Document extract:
# Polaroid back for 35mm camera



## telex95 (Mar 16, 2005)

Hi all,
I'm looking on ebay for a polaroid back to convert my 35mm camera to one that can shoot polaroids.  Then, I found to this item, does anyone know what this is?

http://cgi.ebay.ca/ws/eBayISAPI.dll?ViewItem&rd=1&item=7500211504&ssPageName=STRK:MEWA:IT

Thanks,
Sofia


----------



## ksmattfish (Mar 16, 2005)

It's some sort of Polaroid back for something, but definately not a 35mm camera.

There are some Polaroid backs available for 35mm SLRs.  Every one that I've seen requires factory installation, and it's fairly permanent.  A pro would have 2 of the same model cameras, one for regular film, and one for Polaroid.  Also, the Polaroid shot would only be as big as a 35mm neg.


----------



## telex95 (Mar 16, 2005)

Thanks so much for the info!
I"m very new in Polaroid conversion kits.  I'm really interested in alternative techniques, so I thought this would be something interesting to try.


----------



## Christie Photo (Mar 17, 2005)

Back in a day... before Nikon knew how to make hinges for their camera backs (  ), I watched a photographer (I was in high school) use a polaroid back on his 35mm.

I wonder if there are any of those out there yet.


----------

Information provided:
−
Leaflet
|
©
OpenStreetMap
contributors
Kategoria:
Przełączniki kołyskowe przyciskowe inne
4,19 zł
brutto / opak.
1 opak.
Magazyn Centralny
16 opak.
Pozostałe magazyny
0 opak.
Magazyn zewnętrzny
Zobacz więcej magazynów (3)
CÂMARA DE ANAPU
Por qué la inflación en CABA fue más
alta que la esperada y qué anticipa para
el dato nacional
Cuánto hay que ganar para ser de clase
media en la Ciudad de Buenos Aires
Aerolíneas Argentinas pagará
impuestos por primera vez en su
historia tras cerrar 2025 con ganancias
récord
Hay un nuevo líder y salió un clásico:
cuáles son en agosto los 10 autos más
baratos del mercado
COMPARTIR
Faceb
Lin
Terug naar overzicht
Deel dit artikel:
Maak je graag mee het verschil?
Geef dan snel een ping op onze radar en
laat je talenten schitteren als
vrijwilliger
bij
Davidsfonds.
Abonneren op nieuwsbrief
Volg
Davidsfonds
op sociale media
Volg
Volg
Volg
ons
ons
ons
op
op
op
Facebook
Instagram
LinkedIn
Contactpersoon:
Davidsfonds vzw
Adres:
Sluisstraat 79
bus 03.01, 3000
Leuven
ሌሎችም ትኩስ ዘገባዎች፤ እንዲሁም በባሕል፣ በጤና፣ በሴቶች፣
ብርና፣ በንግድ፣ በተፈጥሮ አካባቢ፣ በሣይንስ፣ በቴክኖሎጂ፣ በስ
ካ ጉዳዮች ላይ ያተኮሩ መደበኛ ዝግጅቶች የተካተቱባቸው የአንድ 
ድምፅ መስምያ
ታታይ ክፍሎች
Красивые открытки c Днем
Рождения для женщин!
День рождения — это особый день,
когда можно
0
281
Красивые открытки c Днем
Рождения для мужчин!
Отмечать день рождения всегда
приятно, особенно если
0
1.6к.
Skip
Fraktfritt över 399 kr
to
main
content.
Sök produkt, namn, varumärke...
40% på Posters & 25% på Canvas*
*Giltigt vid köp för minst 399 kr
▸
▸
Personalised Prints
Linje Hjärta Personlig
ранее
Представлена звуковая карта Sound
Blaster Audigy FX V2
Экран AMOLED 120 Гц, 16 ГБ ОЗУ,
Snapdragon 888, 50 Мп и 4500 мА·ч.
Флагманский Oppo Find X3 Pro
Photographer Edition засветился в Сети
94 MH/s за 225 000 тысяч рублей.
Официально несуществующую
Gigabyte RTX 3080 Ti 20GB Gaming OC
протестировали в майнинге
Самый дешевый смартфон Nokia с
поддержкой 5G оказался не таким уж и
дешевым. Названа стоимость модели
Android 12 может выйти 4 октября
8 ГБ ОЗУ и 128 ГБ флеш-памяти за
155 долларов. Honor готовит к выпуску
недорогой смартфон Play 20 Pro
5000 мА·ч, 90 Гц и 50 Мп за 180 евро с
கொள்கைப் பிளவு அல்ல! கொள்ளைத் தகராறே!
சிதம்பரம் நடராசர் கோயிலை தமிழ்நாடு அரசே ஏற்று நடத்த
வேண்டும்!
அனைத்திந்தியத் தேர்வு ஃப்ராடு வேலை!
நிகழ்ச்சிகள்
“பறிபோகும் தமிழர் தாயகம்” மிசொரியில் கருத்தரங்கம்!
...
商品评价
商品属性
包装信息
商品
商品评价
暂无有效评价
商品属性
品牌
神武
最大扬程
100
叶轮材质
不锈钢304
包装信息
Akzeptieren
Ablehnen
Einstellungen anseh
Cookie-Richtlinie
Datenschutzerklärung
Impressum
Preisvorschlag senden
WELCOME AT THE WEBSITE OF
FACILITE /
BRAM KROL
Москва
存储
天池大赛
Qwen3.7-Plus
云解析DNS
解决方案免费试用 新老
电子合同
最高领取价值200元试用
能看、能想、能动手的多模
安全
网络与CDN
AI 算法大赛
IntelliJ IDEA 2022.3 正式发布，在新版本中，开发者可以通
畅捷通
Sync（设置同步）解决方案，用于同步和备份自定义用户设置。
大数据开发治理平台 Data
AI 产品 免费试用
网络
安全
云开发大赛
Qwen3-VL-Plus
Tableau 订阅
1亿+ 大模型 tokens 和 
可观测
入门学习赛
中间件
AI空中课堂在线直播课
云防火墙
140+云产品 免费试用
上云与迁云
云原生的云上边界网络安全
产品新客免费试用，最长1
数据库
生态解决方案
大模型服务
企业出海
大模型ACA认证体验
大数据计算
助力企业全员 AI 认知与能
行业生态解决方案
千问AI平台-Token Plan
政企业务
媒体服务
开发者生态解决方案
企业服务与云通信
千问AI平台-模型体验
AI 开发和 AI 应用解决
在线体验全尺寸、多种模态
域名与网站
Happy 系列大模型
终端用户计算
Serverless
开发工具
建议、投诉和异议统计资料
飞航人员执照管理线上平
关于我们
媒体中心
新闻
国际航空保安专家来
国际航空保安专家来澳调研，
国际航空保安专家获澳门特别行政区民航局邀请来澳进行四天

Directions for this task:
Please write out the part of the Polaroid back thread starting with "There are some" and going on through "for the info!".

Solution to this exercise:
There are some Polaroid backs available for 35mm SLRs.  Every one that I've seen requires factory installation, and it's fairly permanent.  A pro would have 2 of the same model cameras, one for regular film, and one for Polaroid.  Also, the Polaroid shot would only be as big as a 35mm neg.


----------



## telex95 (Mar 16, 2005)

Thanks so much for the info!